• Lost and Found Cash

    I walk a lot. My commute has six miles of walking round-trip. My wife and I walk everywhere we can around town and as a way to share time and thoughts. I estimate I spend about 23,000 minutes per year walking, which is about an order of magnitude more time than the average American spends doing so. Interestingly, it is nearly equal to the amount of time the average American spends in a car. (Source: Chu, Table 2; hat tip: Julian Jamison.)

    Thus, all other things equal, I have a ten-fold greater chance of finding stuff on the sidewalk than does the average American. One thing I find is cash, about $20 per year. I know it isn’t much, but putting the above information together with population statistics I can estimate how much cash is lost and found on the sidewalks and streets of America per year. It’s approximately half a billion dollars.

    The calculation is as follows. Based on my rate of good fortune, the average American finds $2 cash per year while walking (a factor of ten less than me, commensurate with the ratio of average walking time to mine). There are about 300 million Americans. The product of $2 and 300 million is $600 million.

    However, I walk in an area of above-average wealth. There may be more cash about to be lost and found than in the average city or town (hat tip: Alison Pollock). A rough estimate is that my rate of finding cash is higher than average by a factor of 1.14, which is the ratio of the median household income in my metropolitan area ($52,800) to the U.S. median household income ($46,300). Applying this adjustment reduces the total from $600 million to $526 million (= $600M/1.14). Let’s call it a half a billion dollars in round figures.

    Though it is a rough calculation, it is a plausible order of magnitude. That is, it is not obviously wrong. It passes the laugh test. Of course the calculation itself is laughably simple. One thing it neglects is the fact that I walk in urban and near-urban environments. Actually I’m not sure in which direction this affects the results. The opportunity for lost money is greater but the higher population density suggests I’d be less likely to find it. I also did not take into consideration the time of day individuals walk. Perhaps it is relevant that I do so during commute times. But again, money may be more likely lost at commute times (I find a lot near coffee shops), but there are also more people out and about to find it. Finally, it could also be that I just tend to keep my gaze downward more than most.

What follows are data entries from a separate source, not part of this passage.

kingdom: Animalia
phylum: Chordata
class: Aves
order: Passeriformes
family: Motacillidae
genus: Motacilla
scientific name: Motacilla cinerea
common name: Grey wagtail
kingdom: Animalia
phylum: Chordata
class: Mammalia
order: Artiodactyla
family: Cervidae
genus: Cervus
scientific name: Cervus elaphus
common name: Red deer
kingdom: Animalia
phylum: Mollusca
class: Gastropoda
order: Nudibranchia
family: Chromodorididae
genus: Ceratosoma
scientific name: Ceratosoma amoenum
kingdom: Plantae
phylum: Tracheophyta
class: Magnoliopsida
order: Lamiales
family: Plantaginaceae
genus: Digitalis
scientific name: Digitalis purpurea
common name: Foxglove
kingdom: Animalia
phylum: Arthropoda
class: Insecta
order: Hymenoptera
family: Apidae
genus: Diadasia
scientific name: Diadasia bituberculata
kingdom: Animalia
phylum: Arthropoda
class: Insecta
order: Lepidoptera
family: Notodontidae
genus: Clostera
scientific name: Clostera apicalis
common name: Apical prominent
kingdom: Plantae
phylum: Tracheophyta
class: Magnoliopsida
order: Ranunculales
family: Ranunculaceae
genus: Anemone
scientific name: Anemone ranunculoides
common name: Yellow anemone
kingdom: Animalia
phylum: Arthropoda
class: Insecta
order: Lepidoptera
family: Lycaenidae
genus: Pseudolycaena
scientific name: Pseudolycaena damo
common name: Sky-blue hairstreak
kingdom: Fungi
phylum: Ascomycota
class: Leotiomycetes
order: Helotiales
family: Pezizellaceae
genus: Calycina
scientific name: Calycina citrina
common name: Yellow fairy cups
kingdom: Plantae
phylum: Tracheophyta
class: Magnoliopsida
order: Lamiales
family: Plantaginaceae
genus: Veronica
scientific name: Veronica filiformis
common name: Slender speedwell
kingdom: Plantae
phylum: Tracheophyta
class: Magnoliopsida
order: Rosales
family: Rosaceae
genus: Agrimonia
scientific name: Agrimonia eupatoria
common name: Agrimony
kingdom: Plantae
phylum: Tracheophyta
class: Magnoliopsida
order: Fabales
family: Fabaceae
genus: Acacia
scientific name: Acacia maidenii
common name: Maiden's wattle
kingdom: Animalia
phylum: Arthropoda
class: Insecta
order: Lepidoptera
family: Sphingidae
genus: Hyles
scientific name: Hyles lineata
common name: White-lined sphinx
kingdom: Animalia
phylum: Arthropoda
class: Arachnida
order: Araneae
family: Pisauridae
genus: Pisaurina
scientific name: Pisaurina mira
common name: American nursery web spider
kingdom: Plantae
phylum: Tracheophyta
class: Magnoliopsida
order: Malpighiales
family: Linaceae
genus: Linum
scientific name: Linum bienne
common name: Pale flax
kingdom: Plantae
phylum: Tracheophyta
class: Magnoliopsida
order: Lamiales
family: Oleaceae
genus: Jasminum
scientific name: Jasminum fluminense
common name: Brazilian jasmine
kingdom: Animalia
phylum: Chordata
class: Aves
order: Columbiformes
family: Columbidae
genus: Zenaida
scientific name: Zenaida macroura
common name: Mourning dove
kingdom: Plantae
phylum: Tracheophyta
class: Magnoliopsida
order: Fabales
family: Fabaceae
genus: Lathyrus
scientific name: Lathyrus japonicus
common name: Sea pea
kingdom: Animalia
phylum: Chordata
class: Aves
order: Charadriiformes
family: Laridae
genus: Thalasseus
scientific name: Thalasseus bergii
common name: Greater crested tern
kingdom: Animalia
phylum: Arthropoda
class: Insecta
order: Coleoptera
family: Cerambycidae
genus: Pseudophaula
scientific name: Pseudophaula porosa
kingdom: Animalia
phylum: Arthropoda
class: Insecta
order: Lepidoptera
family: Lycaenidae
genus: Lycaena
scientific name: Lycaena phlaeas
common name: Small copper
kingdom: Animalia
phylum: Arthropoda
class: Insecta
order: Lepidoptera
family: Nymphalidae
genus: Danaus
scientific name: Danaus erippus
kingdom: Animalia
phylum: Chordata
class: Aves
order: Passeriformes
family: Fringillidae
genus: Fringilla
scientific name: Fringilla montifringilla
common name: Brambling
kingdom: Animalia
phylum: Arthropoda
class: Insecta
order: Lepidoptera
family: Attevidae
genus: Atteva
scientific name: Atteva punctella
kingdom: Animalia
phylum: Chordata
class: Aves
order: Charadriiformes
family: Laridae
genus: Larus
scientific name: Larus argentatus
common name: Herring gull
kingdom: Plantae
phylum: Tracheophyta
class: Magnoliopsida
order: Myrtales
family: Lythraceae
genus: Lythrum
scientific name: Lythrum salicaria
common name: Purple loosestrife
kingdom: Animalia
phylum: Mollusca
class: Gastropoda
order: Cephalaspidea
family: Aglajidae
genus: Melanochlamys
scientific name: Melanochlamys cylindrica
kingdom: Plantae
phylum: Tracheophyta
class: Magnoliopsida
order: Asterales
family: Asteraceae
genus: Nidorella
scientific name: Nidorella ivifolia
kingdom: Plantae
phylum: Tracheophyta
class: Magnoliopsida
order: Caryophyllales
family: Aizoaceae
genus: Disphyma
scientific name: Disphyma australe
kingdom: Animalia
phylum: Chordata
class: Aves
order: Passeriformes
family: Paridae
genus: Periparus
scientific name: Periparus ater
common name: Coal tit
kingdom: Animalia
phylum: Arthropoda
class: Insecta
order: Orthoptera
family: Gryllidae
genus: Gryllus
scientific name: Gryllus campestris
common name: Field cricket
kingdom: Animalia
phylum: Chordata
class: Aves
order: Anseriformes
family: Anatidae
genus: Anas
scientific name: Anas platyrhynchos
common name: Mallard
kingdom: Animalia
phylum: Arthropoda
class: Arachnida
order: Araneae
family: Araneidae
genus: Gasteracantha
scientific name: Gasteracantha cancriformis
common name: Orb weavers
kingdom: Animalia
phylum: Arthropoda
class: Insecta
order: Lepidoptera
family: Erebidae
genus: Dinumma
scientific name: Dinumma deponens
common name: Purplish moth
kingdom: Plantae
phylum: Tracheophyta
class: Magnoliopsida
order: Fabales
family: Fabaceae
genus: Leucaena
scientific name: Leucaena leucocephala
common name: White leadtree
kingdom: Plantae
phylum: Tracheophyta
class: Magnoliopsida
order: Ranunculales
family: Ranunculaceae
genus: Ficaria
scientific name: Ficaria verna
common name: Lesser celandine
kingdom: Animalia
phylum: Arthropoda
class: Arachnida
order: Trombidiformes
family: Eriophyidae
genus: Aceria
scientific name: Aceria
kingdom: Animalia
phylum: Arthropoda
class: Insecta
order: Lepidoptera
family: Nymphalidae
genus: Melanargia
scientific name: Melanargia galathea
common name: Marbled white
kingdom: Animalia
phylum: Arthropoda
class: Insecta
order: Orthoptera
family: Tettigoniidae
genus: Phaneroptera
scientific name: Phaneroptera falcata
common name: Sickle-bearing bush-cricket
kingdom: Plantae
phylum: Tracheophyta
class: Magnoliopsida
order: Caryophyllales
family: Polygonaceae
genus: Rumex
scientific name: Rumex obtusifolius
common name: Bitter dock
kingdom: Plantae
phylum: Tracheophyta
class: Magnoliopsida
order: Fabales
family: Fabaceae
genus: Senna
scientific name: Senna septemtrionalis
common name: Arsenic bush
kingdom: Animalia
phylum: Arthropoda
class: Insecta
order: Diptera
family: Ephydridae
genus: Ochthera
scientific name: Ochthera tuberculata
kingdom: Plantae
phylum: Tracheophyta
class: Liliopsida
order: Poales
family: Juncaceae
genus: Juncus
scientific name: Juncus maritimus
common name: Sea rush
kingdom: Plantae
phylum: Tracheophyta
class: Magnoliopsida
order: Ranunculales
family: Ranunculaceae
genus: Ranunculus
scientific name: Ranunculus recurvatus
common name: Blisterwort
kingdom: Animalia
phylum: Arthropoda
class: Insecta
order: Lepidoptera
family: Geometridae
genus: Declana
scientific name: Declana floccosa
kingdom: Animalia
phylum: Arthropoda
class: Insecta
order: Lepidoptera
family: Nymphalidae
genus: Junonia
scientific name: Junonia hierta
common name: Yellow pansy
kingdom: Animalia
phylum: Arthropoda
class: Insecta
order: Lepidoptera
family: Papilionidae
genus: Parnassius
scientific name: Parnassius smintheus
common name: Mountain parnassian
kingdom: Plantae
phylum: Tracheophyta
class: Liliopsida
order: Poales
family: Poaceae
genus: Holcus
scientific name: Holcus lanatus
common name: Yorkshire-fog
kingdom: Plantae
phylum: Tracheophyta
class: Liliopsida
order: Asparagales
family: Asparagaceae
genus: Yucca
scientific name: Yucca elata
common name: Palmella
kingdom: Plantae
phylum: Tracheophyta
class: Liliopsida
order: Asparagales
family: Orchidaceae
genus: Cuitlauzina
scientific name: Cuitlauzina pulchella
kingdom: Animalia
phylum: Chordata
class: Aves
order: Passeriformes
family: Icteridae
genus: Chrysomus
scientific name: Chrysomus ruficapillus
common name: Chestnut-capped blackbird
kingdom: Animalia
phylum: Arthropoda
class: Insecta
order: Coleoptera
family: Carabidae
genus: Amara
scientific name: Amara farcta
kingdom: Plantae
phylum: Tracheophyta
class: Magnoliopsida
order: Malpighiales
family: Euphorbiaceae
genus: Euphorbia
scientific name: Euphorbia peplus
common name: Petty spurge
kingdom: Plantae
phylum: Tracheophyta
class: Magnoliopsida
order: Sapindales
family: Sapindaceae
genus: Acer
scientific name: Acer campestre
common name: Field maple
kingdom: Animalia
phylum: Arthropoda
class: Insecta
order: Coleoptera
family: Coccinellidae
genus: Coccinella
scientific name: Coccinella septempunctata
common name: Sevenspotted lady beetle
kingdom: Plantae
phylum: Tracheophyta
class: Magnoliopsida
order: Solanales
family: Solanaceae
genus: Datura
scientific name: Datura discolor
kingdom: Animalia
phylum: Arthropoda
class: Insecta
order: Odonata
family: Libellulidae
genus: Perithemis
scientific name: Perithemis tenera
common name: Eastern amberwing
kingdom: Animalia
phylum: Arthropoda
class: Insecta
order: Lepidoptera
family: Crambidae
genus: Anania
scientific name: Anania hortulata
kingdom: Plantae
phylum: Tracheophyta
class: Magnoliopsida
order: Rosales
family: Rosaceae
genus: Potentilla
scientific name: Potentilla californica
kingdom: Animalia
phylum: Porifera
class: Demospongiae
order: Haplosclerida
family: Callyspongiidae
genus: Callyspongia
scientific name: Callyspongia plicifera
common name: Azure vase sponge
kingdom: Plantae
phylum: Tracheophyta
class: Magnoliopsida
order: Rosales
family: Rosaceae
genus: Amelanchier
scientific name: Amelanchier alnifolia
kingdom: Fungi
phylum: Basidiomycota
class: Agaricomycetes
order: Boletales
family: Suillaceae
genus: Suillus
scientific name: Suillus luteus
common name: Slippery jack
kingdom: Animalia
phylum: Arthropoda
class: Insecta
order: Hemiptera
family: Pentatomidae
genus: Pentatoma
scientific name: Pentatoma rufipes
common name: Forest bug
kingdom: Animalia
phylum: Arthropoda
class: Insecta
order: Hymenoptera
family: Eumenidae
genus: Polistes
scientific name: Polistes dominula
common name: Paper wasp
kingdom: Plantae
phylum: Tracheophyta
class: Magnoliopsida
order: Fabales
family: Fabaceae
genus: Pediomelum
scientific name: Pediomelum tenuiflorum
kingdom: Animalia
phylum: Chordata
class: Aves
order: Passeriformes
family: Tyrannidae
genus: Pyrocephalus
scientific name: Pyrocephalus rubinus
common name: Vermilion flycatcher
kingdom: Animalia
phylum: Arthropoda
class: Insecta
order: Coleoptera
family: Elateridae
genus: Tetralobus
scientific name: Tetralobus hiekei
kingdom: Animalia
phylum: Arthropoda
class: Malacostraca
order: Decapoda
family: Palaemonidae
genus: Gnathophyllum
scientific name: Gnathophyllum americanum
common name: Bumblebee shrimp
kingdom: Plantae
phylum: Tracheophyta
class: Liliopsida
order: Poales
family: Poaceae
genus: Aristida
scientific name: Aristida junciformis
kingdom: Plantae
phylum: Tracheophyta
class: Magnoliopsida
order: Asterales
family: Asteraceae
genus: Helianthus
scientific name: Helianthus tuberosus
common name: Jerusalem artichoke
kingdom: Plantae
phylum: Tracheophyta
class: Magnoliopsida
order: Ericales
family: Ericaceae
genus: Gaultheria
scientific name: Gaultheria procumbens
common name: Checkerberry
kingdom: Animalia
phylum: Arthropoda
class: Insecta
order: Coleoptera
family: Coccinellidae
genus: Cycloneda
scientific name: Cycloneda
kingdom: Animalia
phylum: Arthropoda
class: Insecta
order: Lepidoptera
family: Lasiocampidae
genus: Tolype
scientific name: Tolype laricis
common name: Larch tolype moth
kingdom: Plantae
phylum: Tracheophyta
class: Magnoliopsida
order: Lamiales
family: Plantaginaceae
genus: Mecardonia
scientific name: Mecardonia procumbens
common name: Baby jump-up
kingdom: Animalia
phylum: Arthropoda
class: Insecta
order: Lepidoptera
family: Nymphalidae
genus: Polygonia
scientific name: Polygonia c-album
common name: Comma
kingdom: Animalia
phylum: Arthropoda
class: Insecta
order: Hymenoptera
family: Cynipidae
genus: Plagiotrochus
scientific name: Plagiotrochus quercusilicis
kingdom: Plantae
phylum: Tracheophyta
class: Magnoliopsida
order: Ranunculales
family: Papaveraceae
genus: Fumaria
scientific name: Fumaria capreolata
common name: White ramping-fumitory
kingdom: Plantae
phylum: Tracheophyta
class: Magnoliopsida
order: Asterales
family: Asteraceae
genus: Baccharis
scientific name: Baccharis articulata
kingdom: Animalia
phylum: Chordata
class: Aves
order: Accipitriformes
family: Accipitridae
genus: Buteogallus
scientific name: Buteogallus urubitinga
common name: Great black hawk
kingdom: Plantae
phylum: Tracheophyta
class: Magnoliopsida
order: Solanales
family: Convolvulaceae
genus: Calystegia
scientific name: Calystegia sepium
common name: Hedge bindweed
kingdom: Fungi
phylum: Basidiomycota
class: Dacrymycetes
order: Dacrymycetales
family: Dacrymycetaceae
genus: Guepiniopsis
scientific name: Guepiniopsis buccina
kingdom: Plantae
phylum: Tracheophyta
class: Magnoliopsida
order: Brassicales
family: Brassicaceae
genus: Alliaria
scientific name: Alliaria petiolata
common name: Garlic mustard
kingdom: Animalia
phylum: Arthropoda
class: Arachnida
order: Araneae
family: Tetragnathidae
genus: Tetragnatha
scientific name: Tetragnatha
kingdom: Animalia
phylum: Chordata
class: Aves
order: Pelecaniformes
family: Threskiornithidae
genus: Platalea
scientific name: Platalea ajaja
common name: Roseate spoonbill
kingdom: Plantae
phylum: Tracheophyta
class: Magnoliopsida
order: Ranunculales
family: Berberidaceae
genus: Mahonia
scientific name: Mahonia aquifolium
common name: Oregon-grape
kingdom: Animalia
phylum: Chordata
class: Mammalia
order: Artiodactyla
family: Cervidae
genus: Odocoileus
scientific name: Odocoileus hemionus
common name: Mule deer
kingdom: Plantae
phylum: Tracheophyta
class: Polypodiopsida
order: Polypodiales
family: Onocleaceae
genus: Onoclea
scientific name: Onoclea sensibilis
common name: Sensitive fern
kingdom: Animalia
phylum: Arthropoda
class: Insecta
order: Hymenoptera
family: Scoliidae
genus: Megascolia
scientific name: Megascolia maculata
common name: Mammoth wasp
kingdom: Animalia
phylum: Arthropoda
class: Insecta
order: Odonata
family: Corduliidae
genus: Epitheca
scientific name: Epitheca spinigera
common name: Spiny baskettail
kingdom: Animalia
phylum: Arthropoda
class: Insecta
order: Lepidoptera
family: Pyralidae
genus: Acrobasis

    Having contemplated other methods of estimation and found them intractable or full of assumptions and their potential biases, I’m fairly satisfied with my approach and results. Do you believe it, at least to an order of magnitude approximation? Why or why not?

    Comments closed
    • Someone is also losing all that money. How does that affect the aggregate of total money found? If you find $20 per year, how is it balanced by how much you inadvertently let fall from your pockets?

    • Accounting for the total amount of money left on the street nationally is such a complicated issue that I’m afraid I don’t know much to say. But walking 6 miles a day? This I understand! Good for you! And thank you for minimizing your CO2 emission in your daily commute.

      • @Wai Yip Tung – This is a case where energy efficiency is also good finance. My employer pays for public transportation and my family only requires one car this way. I’m saving thousands per year, getting exercise, and getting lots of time to myself to read or sleep (on the train) and listen to podcasts (train or walking). I wouldn’t do it any other way even at no additional expense. Driving in a major metro area sucks.

    • If passing the laugh test means no laughing, well, I’m afraid you’ve failed. Do you account for the fact that when you walk with someone (as you do with your wife), only one of you finds the money?

      But I’ll say this: I never find money on the street in Atlanta. Ever. I do see a lot of pacifiers, on the other hand. I guess it’s clear enough why people lose those. I’m not about to walk around collecting them for a yearly tally, but I wouldn’t be too surprised if their value approached $20/year.

      • @Jim H. – Actually, the vast majority of my walking over the time period I considered was solo (remember my commute has six miles of walking round-trip). The $2/year per capita figure I estimated says nothing about the distribution. I would not be surprised if many people found $0. How much do you walk anyway?

        Nevertheless, I’d love to hear of a tractable way to improve the calculation. I’ve thought about it quite a bit and it can get unwieldy pretty fast.